The bean thats not a bean
Broad beans have been in cultivation for thousands of years. In fact, weve been growing them for so long that the cultivated plant has no wild relatives its evolved into a separate species. Broad beans are a kind of vetch, much more closely related to sweet peas than to the common green bean.
These plants are native to cool temperate regions, but they grow well here if we plant them now. Even if you arent fond of them as a vegetable, broad beans are a useful garden plant that adds nitrogen to the soil. If you chop them down and dig them in while young, they also provide a lot of soft, sappy material that breaks down quickly to add to the organic matter in your soil.
Plant broad beans in rich soil into which you have incorporated a good dose of lime. Put the patch somewhere out of the wind, as the tall, top heavy plants blow over easily. In fact, surrounding the whole patch with stakes and wire or twine for support is a good idea.
Broad beans grow quickly and will start flowering when they are about 70cm tall. At that point, watch out for black aphids infesting the growing tips soap spray will deal with them.
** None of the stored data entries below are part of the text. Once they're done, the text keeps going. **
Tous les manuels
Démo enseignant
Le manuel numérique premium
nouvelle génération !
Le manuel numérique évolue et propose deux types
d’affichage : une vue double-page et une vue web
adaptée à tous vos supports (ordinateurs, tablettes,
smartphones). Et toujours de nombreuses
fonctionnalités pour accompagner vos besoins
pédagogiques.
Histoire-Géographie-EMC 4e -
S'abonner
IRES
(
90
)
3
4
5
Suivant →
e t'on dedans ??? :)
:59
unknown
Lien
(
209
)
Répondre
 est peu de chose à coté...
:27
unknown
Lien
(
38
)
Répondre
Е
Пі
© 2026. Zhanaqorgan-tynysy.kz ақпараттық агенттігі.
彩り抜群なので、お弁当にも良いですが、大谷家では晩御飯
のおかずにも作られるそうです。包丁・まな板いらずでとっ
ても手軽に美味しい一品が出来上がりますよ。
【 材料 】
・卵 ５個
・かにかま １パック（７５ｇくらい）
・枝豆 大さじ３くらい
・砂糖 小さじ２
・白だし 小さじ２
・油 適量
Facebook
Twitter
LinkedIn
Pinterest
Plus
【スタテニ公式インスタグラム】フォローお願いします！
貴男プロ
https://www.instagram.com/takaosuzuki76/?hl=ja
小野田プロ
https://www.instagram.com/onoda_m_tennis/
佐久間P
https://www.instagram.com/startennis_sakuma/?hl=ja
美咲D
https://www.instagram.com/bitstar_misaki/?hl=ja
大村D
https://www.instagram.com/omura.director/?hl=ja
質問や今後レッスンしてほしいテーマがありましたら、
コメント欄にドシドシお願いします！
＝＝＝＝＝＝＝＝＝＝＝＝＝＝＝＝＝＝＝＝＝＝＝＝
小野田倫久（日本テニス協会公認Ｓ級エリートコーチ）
The flowers are quite sweetly scented and attractive to insects, and the plants will set heavy crops if you let them. I suppose it depends on how much you like broad beans!
Remember that you can pick the very young and tender pods and cook the whole pod, as for green beans. In any case, I would never let the pods mature, as the beans are then quite nasty. Pick them semi-mature, and peel the individual beans before you boil them. Toss the cooked beans with some crisply cooked bacon and garlic yum!